I just got an XDm with the interchangable backstraps. I inserted a small nail into the hole but the nail wasn't long enough. How far do I need to insert an object to change out these? Also, what will I feel when I insert the object?


----------



## VAMarine

I want to say that the pin that you have to remove is about 3/4" inch long, it's been a while since I've had mine out. 

It's a steel roll pin. A nail may or may not do the trick as it's going to widen the end of the roll pin where the nail is making contact. Ideally you should use a roll pin punch, you'll need use the punch or other tool to get that pin almost all the way out of the grip, DO NOT USE PLIERS TO PULL OUT THE PIN ONCE IT'S POKING OUT AS YOU CAN CRUSH THE ROLL PIN. 
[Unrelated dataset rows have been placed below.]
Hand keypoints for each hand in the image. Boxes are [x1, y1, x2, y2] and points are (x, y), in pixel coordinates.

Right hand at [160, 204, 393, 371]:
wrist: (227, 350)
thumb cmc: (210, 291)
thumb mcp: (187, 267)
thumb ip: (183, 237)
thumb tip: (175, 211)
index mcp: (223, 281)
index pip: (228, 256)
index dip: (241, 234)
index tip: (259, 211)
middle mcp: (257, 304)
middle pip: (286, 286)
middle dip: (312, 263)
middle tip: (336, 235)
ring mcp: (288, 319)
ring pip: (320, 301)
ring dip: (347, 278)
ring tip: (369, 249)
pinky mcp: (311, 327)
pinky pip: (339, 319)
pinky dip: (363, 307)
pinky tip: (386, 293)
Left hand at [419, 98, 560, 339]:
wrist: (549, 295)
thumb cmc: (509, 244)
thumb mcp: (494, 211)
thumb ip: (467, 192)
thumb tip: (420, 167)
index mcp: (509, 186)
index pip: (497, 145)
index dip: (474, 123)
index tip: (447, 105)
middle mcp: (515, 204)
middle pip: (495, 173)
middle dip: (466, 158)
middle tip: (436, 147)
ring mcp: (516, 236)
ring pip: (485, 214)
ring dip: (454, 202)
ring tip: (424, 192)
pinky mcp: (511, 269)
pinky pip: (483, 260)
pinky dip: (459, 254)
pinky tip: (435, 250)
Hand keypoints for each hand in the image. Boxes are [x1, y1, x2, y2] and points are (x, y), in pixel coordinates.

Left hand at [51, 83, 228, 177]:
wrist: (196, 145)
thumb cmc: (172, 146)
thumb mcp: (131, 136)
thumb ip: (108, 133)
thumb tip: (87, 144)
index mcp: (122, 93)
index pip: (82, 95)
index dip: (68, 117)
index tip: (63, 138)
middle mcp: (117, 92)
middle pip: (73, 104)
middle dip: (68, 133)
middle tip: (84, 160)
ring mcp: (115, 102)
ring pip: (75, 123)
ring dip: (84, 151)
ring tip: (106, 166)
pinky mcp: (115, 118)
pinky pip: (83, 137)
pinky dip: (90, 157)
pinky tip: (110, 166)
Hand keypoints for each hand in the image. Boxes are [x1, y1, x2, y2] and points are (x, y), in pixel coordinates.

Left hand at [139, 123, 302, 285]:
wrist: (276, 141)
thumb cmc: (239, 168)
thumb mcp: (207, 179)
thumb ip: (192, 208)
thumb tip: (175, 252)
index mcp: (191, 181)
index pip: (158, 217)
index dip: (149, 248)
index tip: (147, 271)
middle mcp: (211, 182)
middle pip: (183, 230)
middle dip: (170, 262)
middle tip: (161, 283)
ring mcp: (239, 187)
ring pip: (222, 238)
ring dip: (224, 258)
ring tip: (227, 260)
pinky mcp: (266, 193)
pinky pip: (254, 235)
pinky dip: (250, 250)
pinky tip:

The pin may be a little stiff and hard to remove. I had to use a roll pin punch and small mallet the first time to get it out, but supposedly the newer guns are easier to work on...


----------



## Gunners_Mate

mines pretty new and it was a piece of work to get that roll pin out. had to nick a punch from work (temporarily) and even with my 8 ounce hammer had a hard time tapping it out. was wishing for my carpenters by the time I got it out.


----------



## SteveC

Check out the thread above on the same topic for tips. Definitely don't want to use a nail 'cause the point will stick into the roll. Ideally use a punch but a 3/32 allen wrench will work also. First time punching that pin out you'll probably need a few tips with a hammer.


----------